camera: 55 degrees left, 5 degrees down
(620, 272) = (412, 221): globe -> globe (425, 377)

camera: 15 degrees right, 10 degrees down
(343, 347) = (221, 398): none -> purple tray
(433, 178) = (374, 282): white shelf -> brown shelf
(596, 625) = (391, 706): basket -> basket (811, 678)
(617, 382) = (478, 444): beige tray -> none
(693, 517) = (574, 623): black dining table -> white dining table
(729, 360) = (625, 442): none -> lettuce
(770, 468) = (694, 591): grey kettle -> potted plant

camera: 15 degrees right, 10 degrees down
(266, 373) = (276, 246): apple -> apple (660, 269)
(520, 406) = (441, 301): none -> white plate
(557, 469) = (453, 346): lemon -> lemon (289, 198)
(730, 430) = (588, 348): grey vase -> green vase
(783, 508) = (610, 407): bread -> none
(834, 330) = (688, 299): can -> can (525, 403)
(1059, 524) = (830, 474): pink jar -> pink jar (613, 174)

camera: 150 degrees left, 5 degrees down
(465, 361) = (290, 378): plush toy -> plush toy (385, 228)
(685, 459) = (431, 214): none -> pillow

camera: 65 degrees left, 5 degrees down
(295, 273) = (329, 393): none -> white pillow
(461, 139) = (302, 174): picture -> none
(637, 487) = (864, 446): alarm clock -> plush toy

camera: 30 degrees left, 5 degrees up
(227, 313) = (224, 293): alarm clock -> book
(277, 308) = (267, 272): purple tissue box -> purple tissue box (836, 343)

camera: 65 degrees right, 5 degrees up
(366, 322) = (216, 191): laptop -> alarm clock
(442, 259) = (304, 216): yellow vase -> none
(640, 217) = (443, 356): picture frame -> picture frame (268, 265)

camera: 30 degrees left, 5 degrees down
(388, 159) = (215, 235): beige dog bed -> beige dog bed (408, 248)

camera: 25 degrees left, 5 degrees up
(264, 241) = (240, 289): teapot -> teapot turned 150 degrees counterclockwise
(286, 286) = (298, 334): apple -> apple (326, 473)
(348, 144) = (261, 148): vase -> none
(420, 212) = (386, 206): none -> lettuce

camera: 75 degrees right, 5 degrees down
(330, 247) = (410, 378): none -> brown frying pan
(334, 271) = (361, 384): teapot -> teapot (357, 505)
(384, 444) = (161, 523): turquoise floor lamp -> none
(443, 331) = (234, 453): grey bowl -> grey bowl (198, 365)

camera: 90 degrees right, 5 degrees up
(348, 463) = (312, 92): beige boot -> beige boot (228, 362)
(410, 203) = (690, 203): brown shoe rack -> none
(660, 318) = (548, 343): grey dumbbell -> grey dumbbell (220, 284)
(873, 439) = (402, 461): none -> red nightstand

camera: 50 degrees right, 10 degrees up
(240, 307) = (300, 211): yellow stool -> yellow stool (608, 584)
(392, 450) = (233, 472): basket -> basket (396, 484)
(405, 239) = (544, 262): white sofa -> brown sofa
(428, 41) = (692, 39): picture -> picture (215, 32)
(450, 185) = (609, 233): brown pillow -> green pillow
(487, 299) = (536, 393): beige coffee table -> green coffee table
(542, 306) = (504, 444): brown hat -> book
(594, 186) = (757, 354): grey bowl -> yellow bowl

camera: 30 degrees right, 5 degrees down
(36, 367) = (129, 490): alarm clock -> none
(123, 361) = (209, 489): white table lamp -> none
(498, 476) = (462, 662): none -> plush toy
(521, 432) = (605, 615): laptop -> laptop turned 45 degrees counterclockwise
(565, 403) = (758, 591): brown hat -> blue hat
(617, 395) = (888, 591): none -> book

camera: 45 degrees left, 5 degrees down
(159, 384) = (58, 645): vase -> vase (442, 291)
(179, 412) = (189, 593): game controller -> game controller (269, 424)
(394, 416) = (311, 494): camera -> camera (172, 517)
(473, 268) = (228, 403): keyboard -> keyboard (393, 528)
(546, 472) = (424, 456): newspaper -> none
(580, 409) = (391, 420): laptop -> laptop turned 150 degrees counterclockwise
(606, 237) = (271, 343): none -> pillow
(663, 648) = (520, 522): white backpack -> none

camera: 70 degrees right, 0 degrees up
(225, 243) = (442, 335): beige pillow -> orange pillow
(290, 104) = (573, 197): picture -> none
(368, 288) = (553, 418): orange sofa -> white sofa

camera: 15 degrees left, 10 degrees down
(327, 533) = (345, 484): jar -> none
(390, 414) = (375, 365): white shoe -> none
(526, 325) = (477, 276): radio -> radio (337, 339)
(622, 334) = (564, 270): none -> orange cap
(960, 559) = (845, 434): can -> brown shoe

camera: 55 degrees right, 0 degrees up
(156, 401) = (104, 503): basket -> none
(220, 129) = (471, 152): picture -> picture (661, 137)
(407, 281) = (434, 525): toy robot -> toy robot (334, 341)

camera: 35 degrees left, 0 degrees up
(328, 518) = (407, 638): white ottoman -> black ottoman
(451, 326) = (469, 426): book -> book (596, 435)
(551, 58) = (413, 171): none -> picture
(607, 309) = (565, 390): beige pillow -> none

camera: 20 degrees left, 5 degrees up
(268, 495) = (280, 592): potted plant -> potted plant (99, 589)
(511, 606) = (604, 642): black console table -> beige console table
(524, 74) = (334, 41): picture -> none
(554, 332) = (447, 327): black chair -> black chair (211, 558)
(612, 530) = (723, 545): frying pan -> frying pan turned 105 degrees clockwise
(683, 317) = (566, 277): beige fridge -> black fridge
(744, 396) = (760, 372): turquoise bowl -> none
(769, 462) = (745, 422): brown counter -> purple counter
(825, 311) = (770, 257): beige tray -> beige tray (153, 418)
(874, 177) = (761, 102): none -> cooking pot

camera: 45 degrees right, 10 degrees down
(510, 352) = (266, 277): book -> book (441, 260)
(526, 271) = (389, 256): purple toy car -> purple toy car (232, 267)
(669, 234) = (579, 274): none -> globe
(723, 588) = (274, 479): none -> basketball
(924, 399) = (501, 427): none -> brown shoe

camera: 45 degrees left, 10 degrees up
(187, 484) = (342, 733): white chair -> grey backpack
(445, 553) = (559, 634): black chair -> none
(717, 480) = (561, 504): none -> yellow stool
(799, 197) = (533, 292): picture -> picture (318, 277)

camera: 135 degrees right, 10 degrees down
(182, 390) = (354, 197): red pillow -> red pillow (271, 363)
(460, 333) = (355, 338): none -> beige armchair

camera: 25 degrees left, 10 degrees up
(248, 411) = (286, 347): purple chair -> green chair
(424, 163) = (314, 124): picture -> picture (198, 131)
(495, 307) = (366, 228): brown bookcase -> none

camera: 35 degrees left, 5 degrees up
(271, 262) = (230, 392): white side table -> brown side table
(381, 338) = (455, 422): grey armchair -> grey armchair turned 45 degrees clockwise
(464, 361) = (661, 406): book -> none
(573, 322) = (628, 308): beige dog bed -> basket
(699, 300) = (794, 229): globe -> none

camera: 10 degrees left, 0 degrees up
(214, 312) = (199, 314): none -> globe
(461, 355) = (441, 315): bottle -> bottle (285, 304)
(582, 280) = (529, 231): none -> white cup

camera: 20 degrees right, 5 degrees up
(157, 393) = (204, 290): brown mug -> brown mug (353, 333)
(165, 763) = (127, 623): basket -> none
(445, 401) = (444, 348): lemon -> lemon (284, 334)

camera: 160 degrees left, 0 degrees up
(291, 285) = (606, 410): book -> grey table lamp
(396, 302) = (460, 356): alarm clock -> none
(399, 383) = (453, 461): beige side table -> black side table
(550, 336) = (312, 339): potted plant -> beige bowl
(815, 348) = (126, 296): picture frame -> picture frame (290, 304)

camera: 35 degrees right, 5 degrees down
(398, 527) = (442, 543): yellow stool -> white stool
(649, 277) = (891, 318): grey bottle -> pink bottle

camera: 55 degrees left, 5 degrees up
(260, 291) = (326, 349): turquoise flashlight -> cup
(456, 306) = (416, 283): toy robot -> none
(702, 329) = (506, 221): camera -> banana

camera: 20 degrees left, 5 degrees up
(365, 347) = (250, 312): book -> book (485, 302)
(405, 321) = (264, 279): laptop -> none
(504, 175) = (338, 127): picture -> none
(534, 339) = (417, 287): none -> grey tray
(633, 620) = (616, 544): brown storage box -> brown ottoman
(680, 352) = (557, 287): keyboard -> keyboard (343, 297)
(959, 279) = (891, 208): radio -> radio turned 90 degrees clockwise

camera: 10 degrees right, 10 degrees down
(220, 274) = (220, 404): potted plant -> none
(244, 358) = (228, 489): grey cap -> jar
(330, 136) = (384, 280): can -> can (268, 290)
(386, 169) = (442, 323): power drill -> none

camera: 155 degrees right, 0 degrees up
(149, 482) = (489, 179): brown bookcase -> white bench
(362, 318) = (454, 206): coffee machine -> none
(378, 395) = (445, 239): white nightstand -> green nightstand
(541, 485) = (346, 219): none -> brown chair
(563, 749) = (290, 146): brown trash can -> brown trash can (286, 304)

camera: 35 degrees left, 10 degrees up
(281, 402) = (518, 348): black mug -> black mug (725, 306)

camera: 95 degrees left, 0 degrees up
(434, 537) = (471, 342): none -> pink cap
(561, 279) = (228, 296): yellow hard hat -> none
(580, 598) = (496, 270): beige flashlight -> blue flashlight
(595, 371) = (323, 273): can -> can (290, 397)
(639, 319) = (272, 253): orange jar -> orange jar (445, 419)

* _The problem_: Reproduce exactly the lines of the records above from the one with "(815, 348) = (126, 296): picture" to the one with "camera: 10 degrees right, 10 degrees down", both included, and leave out everything else.

* _Exercise result_:
(815, 348) = (126, 296): picture frame -> picture frame (290, 304)

camera: 35 degrees right, 5 degrees down
(398, 527) = (442, 543): yellow stool -> white stool
(649, 277) = (891, 318): grey bottle -> pink bottle

camera: 55 degrees left, 5 degrees up
(260, 291) = (326, 349): turquoise flashlight -> cup
(456, 306) = (416, 283): toy robot -> none
(702, 329) = (506, 221): camera -> banana

camera: 20 degrees left, 5 degrees up
(365, 347) = (250, 312): book -> book (485, 302)
(405, 321) = (264, 279): laptop -> none
(504, 175) = (338, 127): picture -> none
(534, 339) = (417, 287): none -> grey tray
(633, 620) = (616, 544): brown storage box -> brown ottoman
(680, 352) = (557, 287): keyboard -> keyboard (343, 297)
(959, 279) = (891, 208): radio -> radio turned 90 degrees clockwise

camera: 10 degrees right, 10 degrees down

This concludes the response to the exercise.